Stoic Spiritual Exercises by Elaine Buzare

A fine and personal book on Elaine Buzare's exercise regimen. It's influenced by Pierre Hadot, the excellent French philosopher, as well as Eastern philosophy. Recommended.

Stoicism and Emotion by Margaret Graver

An excellent book for understanding the Stoic view of emotion and impulse. It would be better if it linked the Stoic view to contemporary Stoic neuroscience.

One of the most important insights  is on the nature of feeling vs emotion:

The distinction between emotions and feelings therefore serves to open up an interpretive space around a central dictum of Stoic ethics. If the psychic sensations we experience ence in emotion are not simply identical with the pathe, then the norm of apatheia does not have to be cashed out as an injunction against every human feeling. One might be impassive in the Stoic sense and still remain subject to other categories of affective experience.

Stoicism: A Very Short Introduction by Brad Inwood

An academic introduction to Stoicism. If anything, it's too academic, spending a lot of time on early Stoicism. If that's what you like to do, this book will be your jam.
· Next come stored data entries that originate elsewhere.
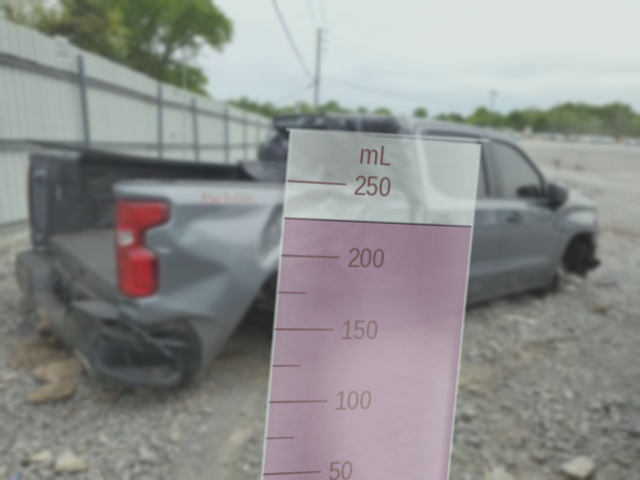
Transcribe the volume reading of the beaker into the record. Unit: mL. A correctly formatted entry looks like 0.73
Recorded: 225
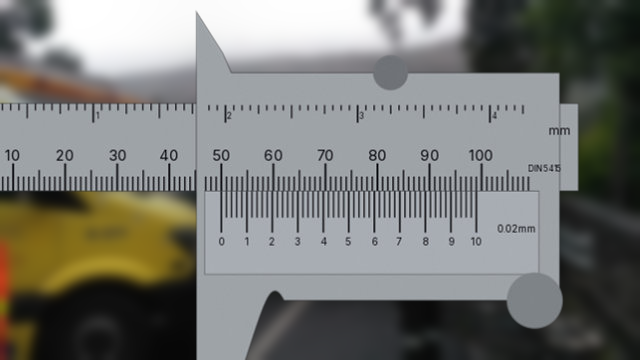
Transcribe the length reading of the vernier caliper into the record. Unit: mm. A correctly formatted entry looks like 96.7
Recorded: 50.0
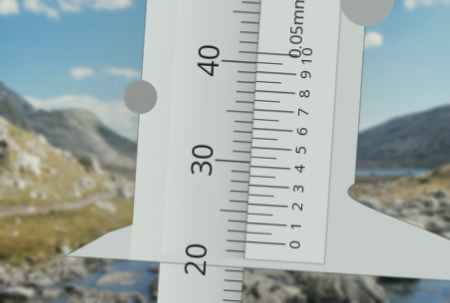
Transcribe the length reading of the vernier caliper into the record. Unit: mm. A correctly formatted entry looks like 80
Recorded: 22.0
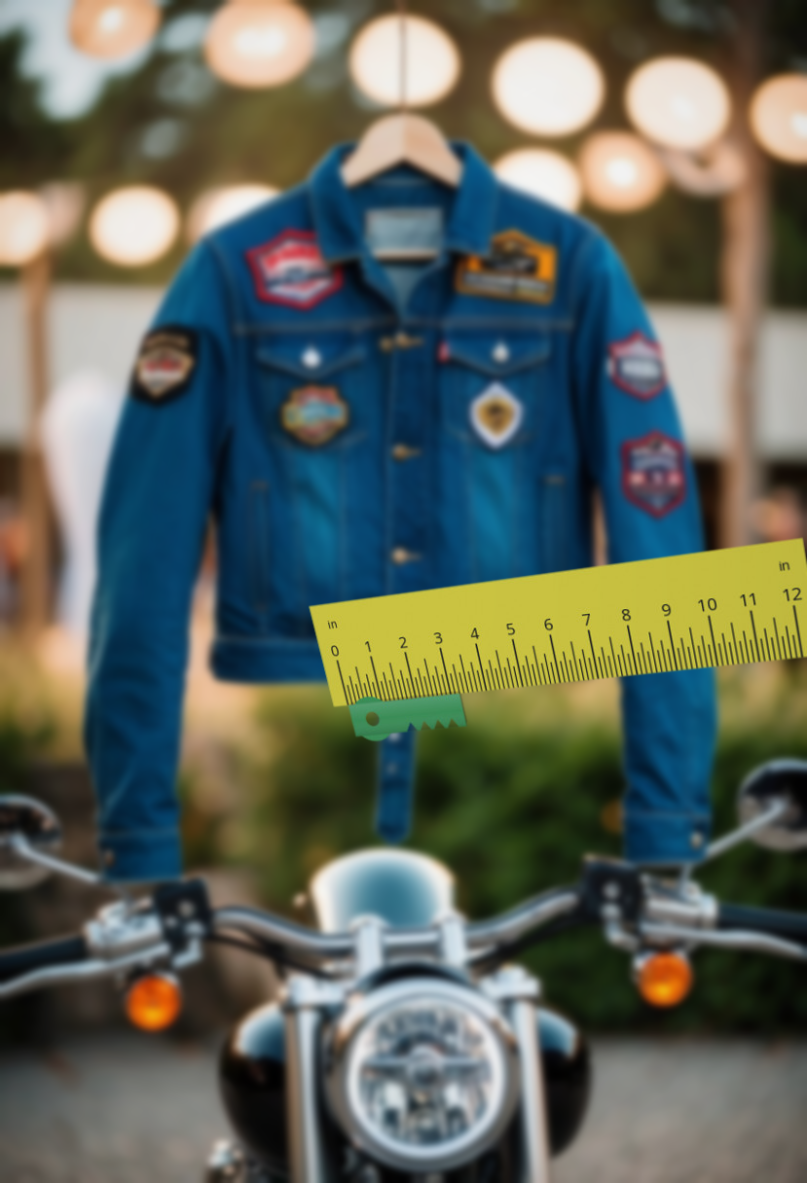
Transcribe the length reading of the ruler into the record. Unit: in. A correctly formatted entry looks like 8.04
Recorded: 3.25
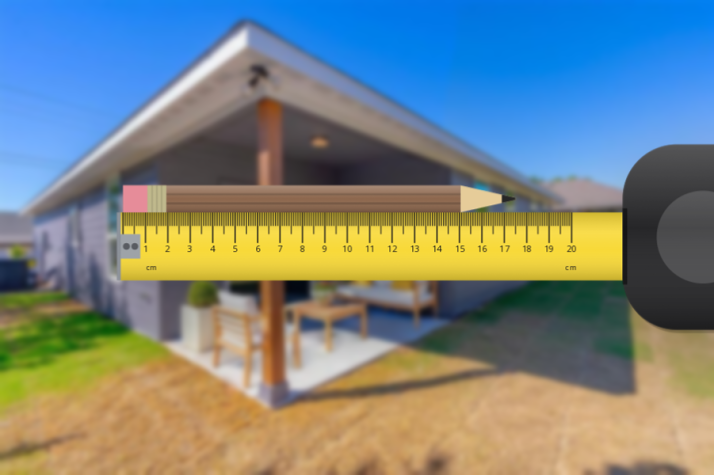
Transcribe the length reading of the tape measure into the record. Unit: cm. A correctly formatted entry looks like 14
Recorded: 17.5
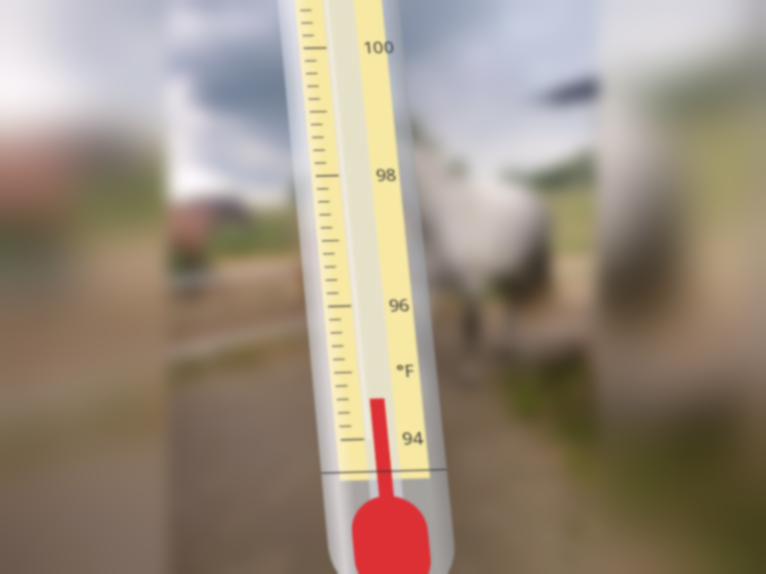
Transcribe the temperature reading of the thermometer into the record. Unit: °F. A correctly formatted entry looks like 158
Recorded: 94.6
It includes a reminder that we're lucky that Marcus Aurelius' Meditations survived:

Marcus, though, suffered a very different fate. His personal notebook, or philosophical diary, seems to have been unknown or unappreciated for centuries, barely surviving—perhaps, as Pierre Hadot suggests, only because his family kept it safe. Eventually it was rediscovered, virtually by accident, by a leader of the medieval Orthodox church—so that it was only in the 10th century ce that the survival of the book was at all assured.